Multilingual arbitrators will usually be sensitive to and aware of cultural and linguistic differences, and will likely approach issues with an open mind and a willingness to provide parties an equal opportunity to present their case. This is particularly important in my region, where Asian clients are often conducting arbitrations in English. Considering that Asian languages tend to be quite different from “Western” languages, e.g., in terms of grammatical structure, levels of formality and nuance, this may require specific precautions, such as consecutive, rather than simultaneous, interpretation or tweaks to the translation requirements – something which arbitrators from Western jurisdictions are not always sufficiently aware of.
To what extent should more be done to improve the transparency of arbitration proceedings?
The confidentiality of arbitral proceedings remains an important reason why commercial parties choose to arbitrate in the first place. To the extent increased transparency does not infringe on this choice, it should be welcomed. In particular, the enhanced institutional and procedural transparency pursued by leading arbitral institutions such as the ICC enhances the efficiency and legitimacy of the arbitral process. In investment arbitrations which involve public interests, transparency of proceedings is understandably much more common and accepted – although, remarkably, not always appreciated by states once they are actually involved in a dispute.
What role do you see third-party funding playing in arbitration moving forward?
I see it play an increasing role in big-ticket arbitrations, in which funding can be attractive for the funders and parties alike. Investment arbitration is certainly an area where there will be further growth. However, there are many commercial arbitrations at less high amounts in dispute which likely will continue to be run without any funding. Unfortunately, the legal situation in Japan is still not sufficiently clear. Since funding is not expressly allowed, many Japanese lawyers shy away from funding – although recently certain work-arounds have been deployed successfully.
How has the relationship between arbitrators and parties developed over your career? How might this affect tribunals?
Arbitrators seem to be increasingly aware that parties have become willing to consider challenging awards and arbitrators, which in some corners has led to a so-called “due process paranoia” among arbitrators. Also, depending on the geographic region, there seems to be a generational change from the “grand old (white) men” to a younger, more service-oriented, efficiency-driven, and diversified bar of arbitrators. I of course cannot exclude that some of the changes I perceive are just a reflection of my own development in the arbitration market.
What makes Nishimura & Asahi stand out from its competitors in the market?

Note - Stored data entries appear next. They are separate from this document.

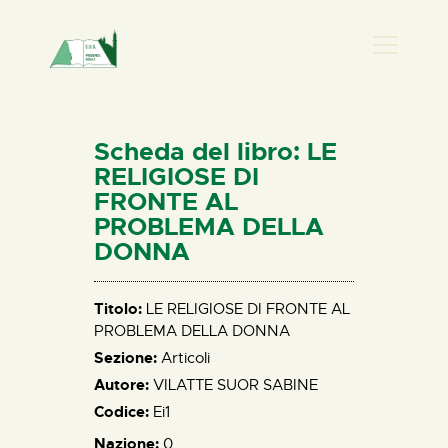
PRESENZA DONNA
HOME
Scheda del libro: LE
CHI SIAMO
RELIGIOSE DI
FRONTE AL
NEWS
PROBLEMA DELLA
PERCORSI
DONNA
BIBLIOTECA
ELISA SALERNO
Titolo:
LE RELIGIOSE DI FRONTE AL
CONTATTI
PROBLEMA DELLA DONNA
Sezione:
Articoli
Autore:
VILATTE SUOR SABINE
Codice:
Ei1
Nazione:
0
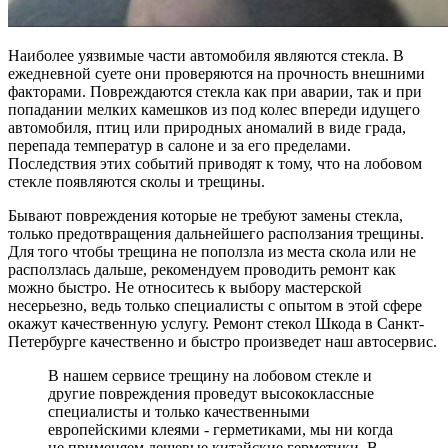
Наиболее уязвимые части автомобиля являются стекла. В
ежедневной суете они проверяются на прочность внешними
факторами. Повреждаются стекла как при аварии, так и при
попадании мелких камешков из под колес впереди идущего
автомобиля, птиц или природных аномалий в виде града,
перепада температур в салоне и за его пределами.
Последствия этих событий приводят к тому, что на лобовом
стекле появляются сколы и трещины.
Бывают повреждения которые не требуют замены стекла,
только предотвращения дальнейшего расползания трещины.
Для того чтобы трещина не поползла из места скола или не
расползлась дальше, рекомендуем проводить ремонт как
можно быстро. Не относитесь к выбору мастерской
несерьезно, ведь только специалисты с опытом в этой сфере
окажут качественную услугу. Ремонт стекол Шкода в Санкт-
Петербурге качественно и быстро произведет наш автосервис.
В нашем сервисе трещину на лобовом стекле и
другие повреждения проведут высококлассные
специалисты и только качественными
европейскими клеями - герметиками, мы ни когда
не применяем дешевые китайские герметики. В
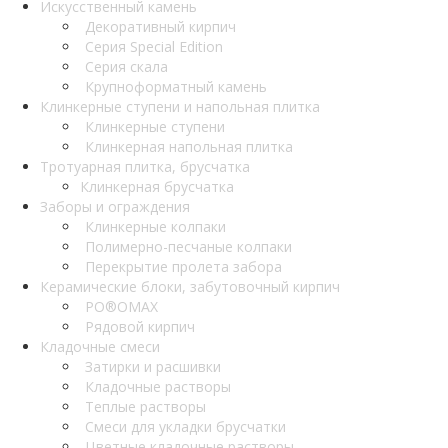
Искусственный камень
Декоративный кирпич
Серия Special Edition
Серия скала
Крупноформатный камень
Клинкерные ступени и напольная плитка
Клинкерные ступени
Клинкерная напольная плитка
Тротуарная плитка, брусчатка
Клинкерная брусчатка
Заборы и ограждения
Клинкерные колпаки
Полимерно-песчаные колпаки
Перекрытие пролета забора
Керамические блоки, забутовочный кирпич
PO®OMAX
Рядовой кирпич
Кладочные смеси
Затирки и расшивки
Кладочные растворы
Теплые растворы
Смеси для укладки брусчатки
Цветные кладочные растворы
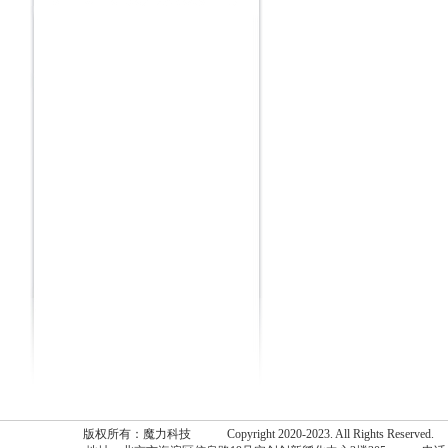
版权所有：魔力科技 Copyright 2020-2023. All Rights Reserv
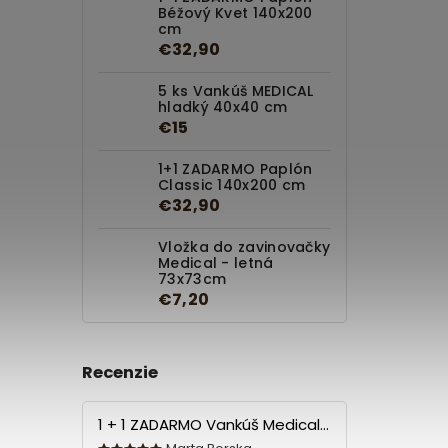
Béžový Kvet 140x200
cm
€32,90
5 ks Vankúš MEDICAL
hladký 40x40 cm
€15
1+1 ZADARMO Paplón
Classic 140x200 cm
€32,90
Vložka do zavinovačky
Medical - letná
73x73cm
€7,20
Recenzie
1 + 1 ZADARMO Vankúš Medical 70x90 cm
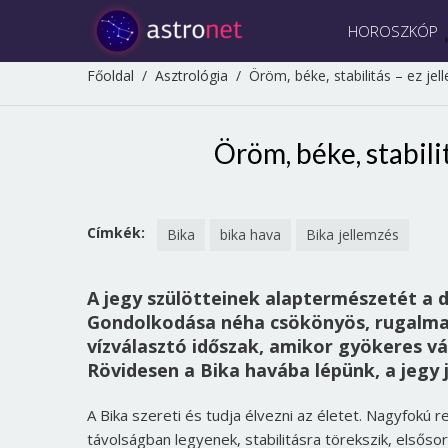
HOROSZKÓP
Főoldal
/
Asztrológia
/
Öröm, béke, stabilitás – ez jel
Öröm, béke, stabilit
Címkék:
Bika
bika hava
Bika jellemzés
A jegy szülötteinek alaptermészetét a 
Gondolkodása néha csökönyös, rugalmat
vízválasztó időszak, amikor gyökeres v
Rövidesen a Bika havába lépünk, a jegy 
A Bika szereti és tudja élvezni az életet. Nagyfokú rea
távolságban legyenek, stabilitásra törekszik, elsőso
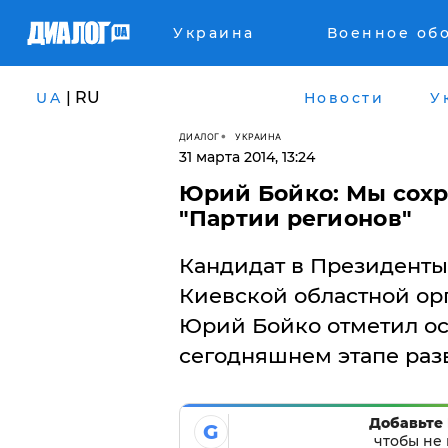
Украина
Военное об
| RU
UA
Новости
У
ДИАЛОГ
УКРАИНА
31 марта 2014, 13:24
Юрий Бойко: Мы сох
"Партии регионов"
Кандидат в Президенты
Киевской областной ор
Юрий Бойко отметил ос
сегодняшнем этапе раз
Добавьте 
G
чтобы не 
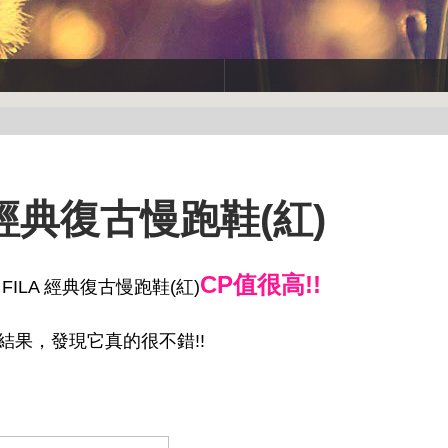
 經典復古慢跑鞋(紅)
CP值很高!!
FILA 經典復古慢跑鞋(紅)
的結果，發現它真的很不錯!!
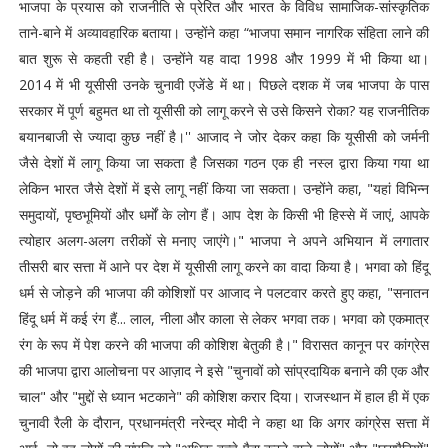
भाजपा के प्रयास को राजनीति से प्रेरित और भारत के विविध सामाजिक-सांस्कृतिक
ताने-बाने में अव्यावहारिक बताया। उन्होंने कहा “भाजपा समान नागरिक संहिता लाने की
बात शुरू से कहती रही है। उन्होंने यह वादा 1998 और 1999 में भी किया था।
2014 में भी यूसीसी उनके चुनावी एजेंडे में था। पिछले दशक में जब भाजपा के पास
सरकार में पूर्ण बहुमत था तो यूसीसी को लागू करने से उसे किसने रोका? यह राजनीतिक
बयानबाजी से ज्यादा कुछ नहीं है।'' आजाद ने जोर देकर कहा कि यूसीसी को जर्मनी
जैसे देशों में लागू किया जा सकता है जिसका गठन एक ही नस्ल द्वारा किया गया था
लेकिन भारत जैसे देशों में इसे लागू नहीं किया जा सकता। उन्होंने कहा, "यहां विभिन्न
समुदायों, पृष्ठभूमियों और धर्मों के लोग हैं। आप देश के किसी भी हिस्से में जाएं, आपके
त्योहार अलग-अलग तरीकों से मनाए जाएंगे।" भाजपा ने अपने अभियान में लगातार
तीसरी बार सत्ता में आने पर देश में यूसीसी लागू करने का वादा किया है। भगवा को हिंदू
धर्म से जोड़ने की भाजपा की कोशिशों पर आजाद ने पलटवार करते हुए कहा, "सनातन
हिंदू धर्म में कई रंग हैं... लाल, नीला और काला से लेकर भगवा तक। भगवा को एकमात्र
रंग के रूप में पेश करने की भाजपा की कोशिश बेतुकी है।" विरासत कानून पर कांग्रेस
की भाजपा द्वारा आलोचना पर आज़ाद ने इसे "चुनावों को सांप्रदायिक बनाने की एक और
चाल" और "मुद्दों से ध्यान भटकाने" की कोशिश करार दिया। राजस्थान में हाल ही में एक
चुनावी रैली के दौरान, प्रधानमंत्री नरेन्द्र मोदी ने कहा था कि अगर कांग्रेस सत्ता में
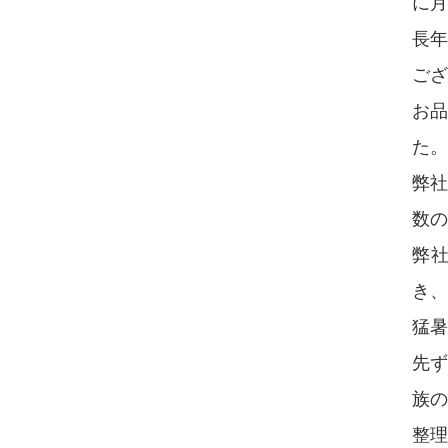
に月
長
ご
お
た。
弊
数
弊
き、
猛暑
先
族
整理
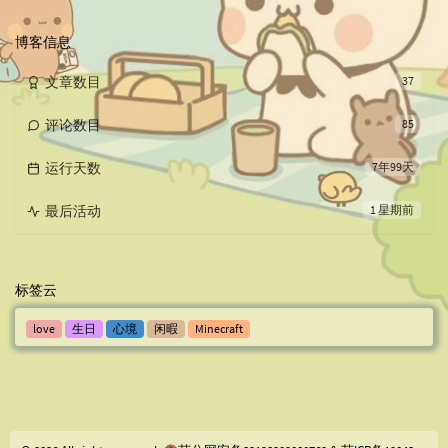
论
数：
博客信息
文章数目
37
评论数目
85
运行天数
7年99天
最后活动
1 星期前
标签云
love
生日
心境
闲暇
Minecraft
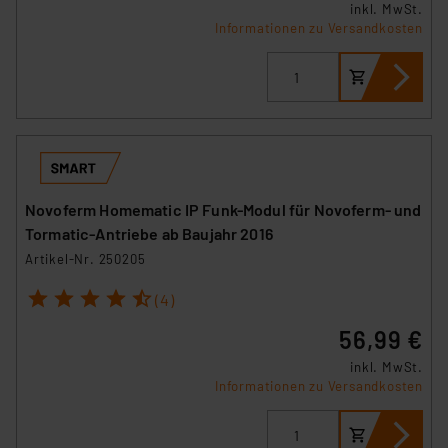
inkl. MwSt.
Informationen zu Versandkosten
Novoferm Homematic IP Funk-Modul für Novoferm- und
Tormatic-Antriebe ab Baujahr 2016
Artikel-Nr. 250205
1
2
3
4
5
(4)
56,99 €
inkl. MwSt.
Informationen zu Versandkosten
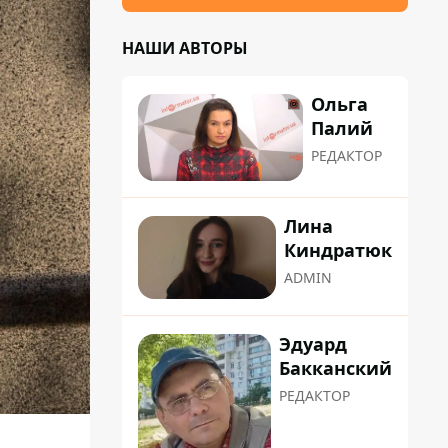
НАШИ АВТОРЫ
Ольга
Палий
РЕДАКТОР
Лина
Киндратюк
ADMIN
Эдуард
Бакканский
РЕДАКТОР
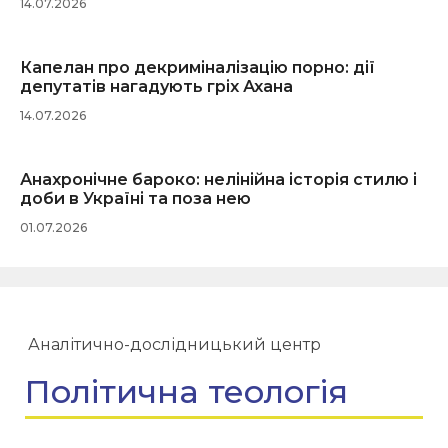
14.07.2026
Капелан про декриміналізацію порно: дії
депутатів нагадують гріх Ахана
14.07.2026
Анахронічне бароко: нелінійна історія стилю і
доби в Україні та поза нею
01.07.2026
Аналітично-дослідницький центр
Політична теологія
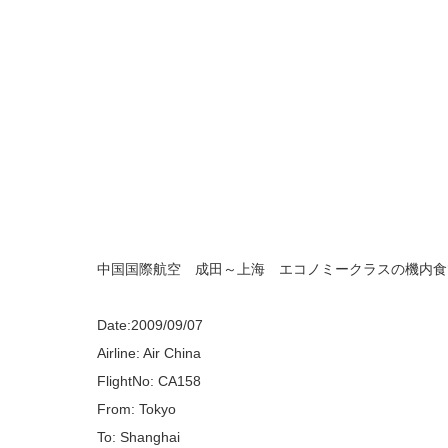
中国国際航空 成田～上海 エコノミークラスの機内食
Date:2009/09/07
Airline: Air China
FlightNo: CA158
From: Tokyo
To: Shanghai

A key distinguishing feature of Nishimura & Asahi amongst its Japanese competitors is its early focus on developing a dedicated international arbitration practice. Since 2018, it has been annually included in the Global Arbitration Review’s GAR 100 – as Japan’s first and for a long time only law firm. Notably, the firm has been carefully building a truly international team, seeing constant collaboration between Japanese, German, English, American and Australian qualified lawyers. This allows us to compete – as well as to collaborate as co-counsel – with international firms in the Japanese market. The next step will be to assist our other Asian offices in pursuing a similar path and to establish Nishimura & Asahi as a truly pan-Asian arbitration firm.
You have enjoyed a very distinguished career so far. What would you like to achieve that you have not yet accomplished?
While I am happy with my career trajectory so far, there is still a lot to accomplish. We can further internationalise our team and our roster of cases, and build out our ISDS practice. While our Singapore office already has a strong disputes offering, particularly in the construction sphere, there is still more potential for our Thai and Vietnamese offices that I hope to help develop. Finally, I enjoy sitting as an arbitrator and look forward to further expand my experience, particularly in cases in the Asia region.